Воровский тогда выступал с коротким докладом о сущности нигилизма в русской литературе.
Юноша впервые сидел среди взрослых, поэтому впечатление того вечера навсегда осталось в его памяти, он помнил происходившее тогда в деталях, до мелочей, он и по сию пору явственно видел, что на левом рукаве коричневого пиджака Воровского была оторвана третья пуговица, а серая рубашка заштопана белыми нитками...
...Сколько уж десятилетий ведутся в России жаркие споры по поводу буквы «ять», говорил тогда Воровский, и всем ясно, что буква эта не нужна, она лишняя, ничего в себе не несет, тем не менее, она по-прежнему существует, дети, не понимающие ее, получают два балла за грамматику, плачут, страдают, а ведь вся суета мира не стоит детской слезинки, Достоевский жестко сформулировал проблему человеческой морали... Так же и с нигилизмом... Спорим, спорим, а к определенному выводу до сих пор не можем прийти, хотя сделать это необходимо... Когда начинают отсчет нигилизма с тургеневского Базарова, я не могу не восстать против этого... В такого рода концепции есть своего рода патриотизм навыворот; люди словно бы хотят показать, будто раньше такого в России не было, а это ошибочно.
Воровский тогда процитировал маленький отрывок, сказав, что интересно было бы послушать соображения — чьи слова он привел; «это сделает наш диспут более открытым, демократичным, общим».
Он тогда наизусть, певуче прочитал слова о том, что «у всех народов бывают периоды страстной деятельности, периоды юношеского развития, когда создаются юношеские воспоминания, поэзия и плодотворнейшие идеи; в них источник и основание дальнейшей истории... Мы же не имеем ничего подобного... В самом начале у нас дикое варварство, потом грубое суеверие, затем унизительное владычество татар-завоевателей, следы которого в нашем образе жизни не изгладились и поныне... Наши воспоминания не дальше вчерашнего дня, мы чужды самим себе».
А потом Воровский улыбнулся своей холодной, чуть надменной улыбкой (отец позже сказал: «Не думай, что он на самом деле надменен; он просто таким манером прячет свою мягкость, он очень ранимый человек, хрупок, как дитя») и — чуть откинув голову — прочитал второй отрывок:
— «Мы, русские, искони были люди смирные и умы смиренные.
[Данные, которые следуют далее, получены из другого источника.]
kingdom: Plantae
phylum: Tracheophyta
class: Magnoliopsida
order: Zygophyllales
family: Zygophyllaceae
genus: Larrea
Так воспитала нас наша церковь. Горе нам, если мы изменим ее мудрому учению; ему мы обязаны своими лучшими свойствами, свойствами народными, своим величием, своим значением в мире. Пути наши не те, по которым идут другие народы»...
В большой комнате, где сидело тогда человек двадцать, стало шумно, люди переговаривались, слышалось: «Белинский», «Аксаков», «Хомяков».